**WORK INSTRUCTIONS:** The lines to be extracted run from the start of the listing through the line containing "и и награди"; copy them exactly and nothing else.
___ PROVIDED MATERIAL ___
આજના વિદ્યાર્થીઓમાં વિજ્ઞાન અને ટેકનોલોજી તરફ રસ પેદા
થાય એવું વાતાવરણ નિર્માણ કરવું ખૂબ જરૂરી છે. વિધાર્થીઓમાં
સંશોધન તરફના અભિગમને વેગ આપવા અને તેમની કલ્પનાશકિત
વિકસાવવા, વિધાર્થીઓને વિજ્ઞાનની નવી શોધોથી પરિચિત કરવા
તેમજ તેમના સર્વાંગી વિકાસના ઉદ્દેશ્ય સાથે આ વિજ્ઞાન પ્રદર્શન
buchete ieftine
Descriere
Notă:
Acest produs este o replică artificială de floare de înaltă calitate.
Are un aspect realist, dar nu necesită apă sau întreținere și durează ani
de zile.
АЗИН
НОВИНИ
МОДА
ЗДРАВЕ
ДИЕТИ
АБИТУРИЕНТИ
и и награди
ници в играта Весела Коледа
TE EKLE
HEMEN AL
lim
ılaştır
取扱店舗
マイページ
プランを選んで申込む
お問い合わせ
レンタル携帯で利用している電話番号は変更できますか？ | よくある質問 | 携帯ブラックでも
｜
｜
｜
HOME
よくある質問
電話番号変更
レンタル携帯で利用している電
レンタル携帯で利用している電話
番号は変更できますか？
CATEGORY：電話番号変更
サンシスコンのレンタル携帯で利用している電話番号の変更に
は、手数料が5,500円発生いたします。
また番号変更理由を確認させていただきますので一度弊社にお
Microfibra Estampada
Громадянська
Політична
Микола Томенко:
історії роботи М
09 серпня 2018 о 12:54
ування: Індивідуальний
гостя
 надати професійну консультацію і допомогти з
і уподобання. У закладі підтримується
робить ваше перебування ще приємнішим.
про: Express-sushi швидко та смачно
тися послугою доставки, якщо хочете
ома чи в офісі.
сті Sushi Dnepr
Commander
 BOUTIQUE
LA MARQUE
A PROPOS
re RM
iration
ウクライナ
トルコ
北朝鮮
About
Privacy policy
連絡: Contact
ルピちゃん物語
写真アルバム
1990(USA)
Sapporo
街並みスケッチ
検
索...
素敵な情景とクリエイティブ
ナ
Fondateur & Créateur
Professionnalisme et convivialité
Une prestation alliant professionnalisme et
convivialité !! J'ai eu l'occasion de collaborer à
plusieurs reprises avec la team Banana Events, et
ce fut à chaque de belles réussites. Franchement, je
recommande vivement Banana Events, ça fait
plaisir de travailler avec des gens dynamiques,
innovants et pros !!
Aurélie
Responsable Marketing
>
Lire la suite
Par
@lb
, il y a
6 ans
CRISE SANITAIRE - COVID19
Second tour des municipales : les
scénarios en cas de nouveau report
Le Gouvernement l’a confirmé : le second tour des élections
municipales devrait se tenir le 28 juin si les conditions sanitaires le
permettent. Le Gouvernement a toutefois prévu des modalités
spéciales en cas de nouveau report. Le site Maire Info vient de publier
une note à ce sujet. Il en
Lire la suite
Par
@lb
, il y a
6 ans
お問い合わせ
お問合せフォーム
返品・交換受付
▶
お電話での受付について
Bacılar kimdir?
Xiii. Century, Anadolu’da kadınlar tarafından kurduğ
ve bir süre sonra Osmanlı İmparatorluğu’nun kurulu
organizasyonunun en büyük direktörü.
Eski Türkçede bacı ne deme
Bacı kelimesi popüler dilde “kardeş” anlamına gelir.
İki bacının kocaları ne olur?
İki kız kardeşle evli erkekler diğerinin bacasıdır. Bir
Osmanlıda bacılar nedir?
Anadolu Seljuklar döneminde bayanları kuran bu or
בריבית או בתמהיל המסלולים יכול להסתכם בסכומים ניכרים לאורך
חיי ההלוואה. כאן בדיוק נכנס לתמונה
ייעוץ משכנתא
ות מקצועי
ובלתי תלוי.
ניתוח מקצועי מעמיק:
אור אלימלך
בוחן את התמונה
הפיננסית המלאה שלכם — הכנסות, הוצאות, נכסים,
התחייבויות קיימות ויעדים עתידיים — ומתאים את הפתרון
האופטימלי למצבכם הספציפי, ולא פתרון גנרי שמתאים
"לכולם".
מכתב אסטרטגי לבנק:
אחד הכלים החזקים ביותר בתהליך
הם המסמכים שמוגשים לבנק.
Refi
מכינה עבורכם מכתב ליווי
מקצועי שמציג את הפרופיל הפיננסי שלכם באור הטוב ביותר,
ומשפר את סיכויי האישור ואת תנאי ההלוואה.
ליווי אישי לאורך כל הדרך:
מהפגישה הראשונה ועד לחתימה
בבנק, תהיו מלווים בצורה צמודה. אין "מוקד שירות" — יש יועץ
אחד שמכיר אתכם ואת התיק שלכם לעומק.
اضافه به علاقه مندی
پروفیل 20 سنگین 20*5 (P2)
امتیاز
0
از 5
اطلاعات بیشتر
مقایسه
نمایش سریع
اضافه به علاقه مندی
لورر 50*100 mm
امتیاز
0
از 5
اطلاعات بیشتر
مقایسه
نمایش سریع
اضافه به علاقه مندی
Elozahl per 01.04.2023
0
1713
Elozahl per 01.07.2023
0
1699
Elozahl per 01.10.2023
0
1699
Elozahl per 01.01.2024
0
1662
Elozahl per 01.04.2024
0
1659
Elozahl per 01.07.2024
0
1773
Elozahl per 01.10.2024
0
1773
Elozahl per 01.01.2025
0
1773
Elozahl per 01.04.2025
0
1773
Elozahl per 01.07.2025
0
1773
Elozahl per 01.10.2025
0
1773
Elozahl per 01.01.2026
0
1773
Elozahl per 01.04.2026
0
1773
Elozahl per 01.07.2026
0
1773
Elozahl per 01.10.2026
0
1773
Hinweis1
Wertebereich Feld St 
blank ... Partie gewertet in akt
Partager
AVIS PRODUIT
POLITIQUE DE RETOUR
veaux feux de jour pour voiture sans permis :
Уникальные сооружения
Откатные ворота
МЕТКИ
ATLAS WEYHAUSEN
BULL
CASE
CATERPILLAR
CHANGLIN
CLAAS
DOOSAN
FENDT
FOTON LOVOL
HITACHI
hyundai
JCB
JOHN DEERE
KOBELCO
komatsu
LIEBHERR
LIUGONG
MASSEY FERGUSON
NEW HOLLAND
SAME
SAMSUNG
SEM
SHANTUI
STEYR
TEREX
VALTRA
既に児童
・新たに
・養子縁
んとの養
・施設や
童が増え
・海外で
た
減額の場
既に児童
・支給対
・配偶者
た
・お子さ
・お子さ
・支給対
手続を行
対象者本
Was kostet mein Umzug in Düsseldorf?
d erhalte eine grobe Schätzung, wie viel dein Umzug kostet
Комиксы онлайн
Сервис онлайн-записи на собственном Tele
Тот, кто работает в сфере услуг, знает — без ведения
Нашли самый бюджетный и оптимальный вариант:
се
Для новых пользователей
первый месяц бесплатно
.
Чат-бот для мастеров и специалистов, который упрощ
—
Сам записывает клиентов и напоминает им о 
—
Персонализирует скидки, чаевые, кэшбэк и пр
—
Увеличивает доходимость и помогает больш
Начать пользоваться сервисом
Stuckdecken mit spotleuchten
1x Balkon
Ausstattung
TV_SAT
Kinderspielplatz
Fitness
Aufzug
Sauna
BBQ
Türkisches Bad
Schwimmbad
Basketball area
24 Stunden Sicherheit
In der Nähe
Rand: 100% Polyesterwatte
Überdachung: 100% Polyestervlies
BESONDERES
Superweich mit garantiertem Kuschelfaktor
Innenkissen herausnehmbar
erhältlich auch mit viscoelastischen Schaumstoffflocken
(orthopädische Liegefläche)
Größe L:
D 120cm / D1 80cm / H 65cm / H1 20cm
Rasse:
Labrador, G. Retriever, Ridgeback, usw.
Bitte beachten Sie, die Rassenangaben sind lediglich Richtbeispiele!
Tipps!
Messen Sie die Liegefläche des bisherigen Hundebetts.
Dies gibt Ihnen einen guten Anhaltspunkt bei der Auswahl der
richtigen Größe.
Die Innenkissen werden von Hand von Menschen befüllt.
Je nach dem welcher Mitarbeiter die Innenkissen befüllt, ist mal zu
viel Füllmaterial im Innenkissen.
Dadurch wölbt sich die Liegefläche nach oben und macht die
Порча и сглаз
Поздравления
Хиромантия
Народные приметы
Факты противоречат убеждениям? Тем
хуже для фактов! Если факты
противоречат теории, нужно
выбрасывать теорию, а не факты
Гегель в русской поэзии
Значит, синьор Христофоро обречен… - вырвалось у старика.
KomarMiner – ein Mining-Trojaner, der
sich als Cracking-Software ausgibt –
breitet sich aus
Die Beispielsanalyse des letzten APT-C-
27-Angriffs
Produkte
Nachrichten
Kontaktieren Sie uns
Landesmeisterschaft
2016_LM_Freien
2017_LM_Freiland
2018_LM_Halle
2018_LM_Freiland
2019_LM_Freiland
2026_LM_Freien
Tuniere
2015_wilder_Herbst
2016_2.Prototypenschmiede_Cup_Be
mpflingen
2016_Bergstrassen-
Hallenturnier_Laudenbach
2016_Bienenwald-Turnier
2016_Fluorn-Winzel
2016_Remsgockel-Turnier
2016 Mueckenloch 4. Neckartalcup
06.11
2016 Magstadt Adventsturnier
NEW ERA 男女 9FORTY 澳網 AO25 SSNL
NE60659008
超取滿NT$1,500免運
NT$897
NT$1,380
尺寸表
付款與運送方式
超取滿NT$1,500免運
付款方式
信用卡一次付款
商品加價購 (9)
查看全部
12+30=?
___
**WRITTEN RESPONSE:**
આજના વિદ્યાર્થીઓમાં વિજ્ઞાન અને ટેકનોલોજી તરફ રસ પેદા
થાય એવું વાતાવરણ નિર્માણ કરવું ખૂબ જરૂરી છે. વિધાર્થીઓમાં
સંશોધન તરફના અભિગમને વેગ આપવા અને તેમની કલ્પનાશકિત
વિકસાવવા, વિધાર્થીઓને વિજ્ઞાનની નવી શોધોથી પરિચિત કરવા
તેમજ તેમના સર્વાંગી વિકાસના ઉદ્દેશ્ય સાથે આ વિજ્ઞાન પ્રદર્શન
buchete ieftine
Descriere
Notă:
Acest produs este o replică artificială de floare de înaltă calitate.
Are un aspect realist, dar nu necesită apă sau întreținere și durează ani
de zile.
АЗИН
НОВИНИ
МОДА
ЗДРАВЕ
ДИЕТИ
АБИТУРИЕНТИ
и и награди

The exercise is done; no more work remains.